For a time, it seemed Brady’s determination to play on wouldn’t be flattering. He was clearly awkward in his first two games with Tampa Bay, when he threw three interceptions to three touchdown passes. But since then he has flung 15 more scoring passes, and he already has six completions of more than 30 yards — compared with five all of last season. His field awareness has arguably never been better: He has hit six receivers for at least two touchdowns, a better array than any other quarterback in the league. And he has done it as coolly as straightening a tie.

But most dazzling is his ruthlessness when his team comes anywhere near the end zone.

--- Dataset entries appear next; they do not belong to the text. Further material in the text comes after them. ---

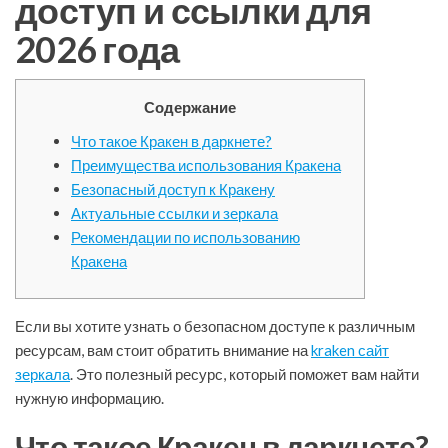
доступ и ссылки для
2026 года
Содержание
Что такое Кракен в даркнете?
Преимущества использования Кракена
Безопасный доступ к Кракену
Актуальные ссылки и зеркала
Рекомендации по использованию
Кракена
Если вы хотите узнать о безопасном доступе к различным
ресурсам, вам стоит обратить внимание на
kraken сайт
зеркала
. Это полезный ресурс, который поможет вам найти
нужную информацию.
Что такое Кракен в даркнете?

The Buccaneers have been in 20 first-and-goal situations — and scored touchdowns every single time. “I don’t think I’ve ever had that in my 27 years in this league,” Arians marvels.

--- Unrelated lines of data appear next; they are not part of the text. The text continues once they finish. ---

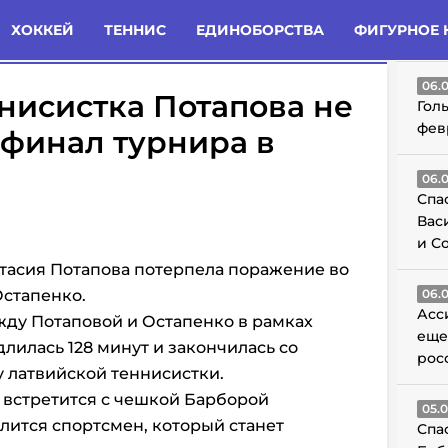
татьи
Комменты
Новости
ХОККЕЙ
ТЕННИС
ЕДИНОБОРСТВА
ФИГУРНОЕ 
ГО
06.
нисистка Потапова не
Гол
фев
 финал турнира в
06.
Спа
Вас
и С
тасия Потапова потерпела поражение во
Остапенко.
06.
Асс
жду Потаповой и Остапенко в рамках
еще
лилась 128 минут и закончилась со
рос
льзу латвийской теннисистки.
 встретится с чешкой Барборой
05.
лится спортсмен, который станет
Спа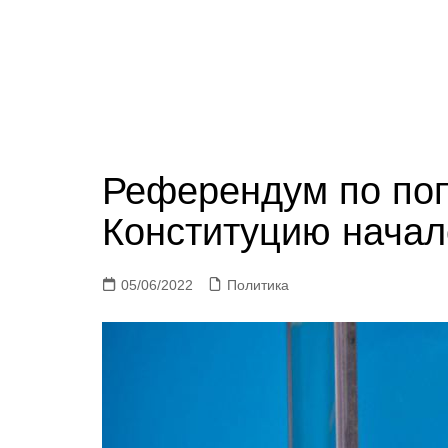
Референдум по по
Конституцию начал
05/06/2022
Политика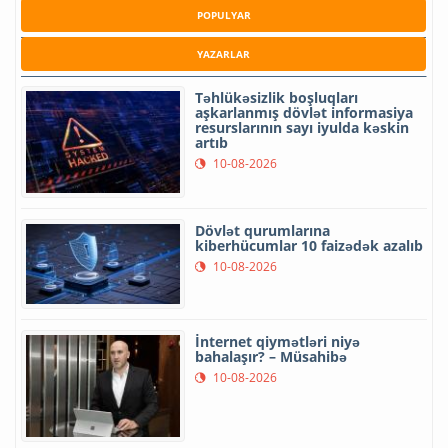
POPULYAR
YAZARLAR
Təhlükəsizlik boşluqları
aşkarlanmış dövlət informasiya
resurslarının sayı iyulda kəskin
artıb
10-08-2026
Dövlət qurumlarına
kiberhücumlar 10 faizədək azalıb
10-08-2026
İnternet qiymətləri niyə
bahalaşır? – Müsahibə
10-08-2026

In short, Brady’s contribution to the Bucs is more than physical or numerical. His exactingness and workaholism have given the franchise an uplift that is hard to measure but undeniably impactful. “This guy, he set the tone of an entire organization,” says Giants Coach Joe Judge, who worked with Brady in New England for several years. Just look at Brady’s instant influence on Tampa Bay’s execution. During a loss to Chicago, he was snap-jawed and furious over three sacks and a raft of penalties by his offensive line. “It definitely wakes you up, big time; it makes you more alert, makes you get on your toes, and you just got to take it gracefully,” Gronkowski says. The result: not a single penalty, turnover or sack the following week in a rout of the Green Bay Packers.

Gray recalls how Brady once talked with a pro golfer who had played a poor round and strolled off saying, “Sometimes that’s just how it goes.” Brady couldn’t believe the guy didn’t go to the range to fix it. “There’s no that’s just how it goes,” he said.

The combination of temperament that can’t tolerate a shirttail out, a body still so seemingly youthful that he looks like he has doll skin and a mind that has “probably more perspective than just about every player in the league right now based on my years of experience and what I’ve seen,” as Brady says, is a formidable one. According to Giants safety Logan Ryan, it makes Brady “the final boss” of the NFL, the ultimate monster you meet in the final stage of a video game when “they have hammers and cannonballs and everything going off. … He presents every threat to you possible.”

For now, and for the foreseeable future, Brady will continue playing his game inside the game: beating conventional wisdom, sustaining his act of defiance against nature and statistics. In a foreword to Gray’s book, Brady wrote a telling statement: “To my mind, it’s not what people do in their twenties that leads to greatness or a lasting legacy. It’s what they keep doing, year after year.”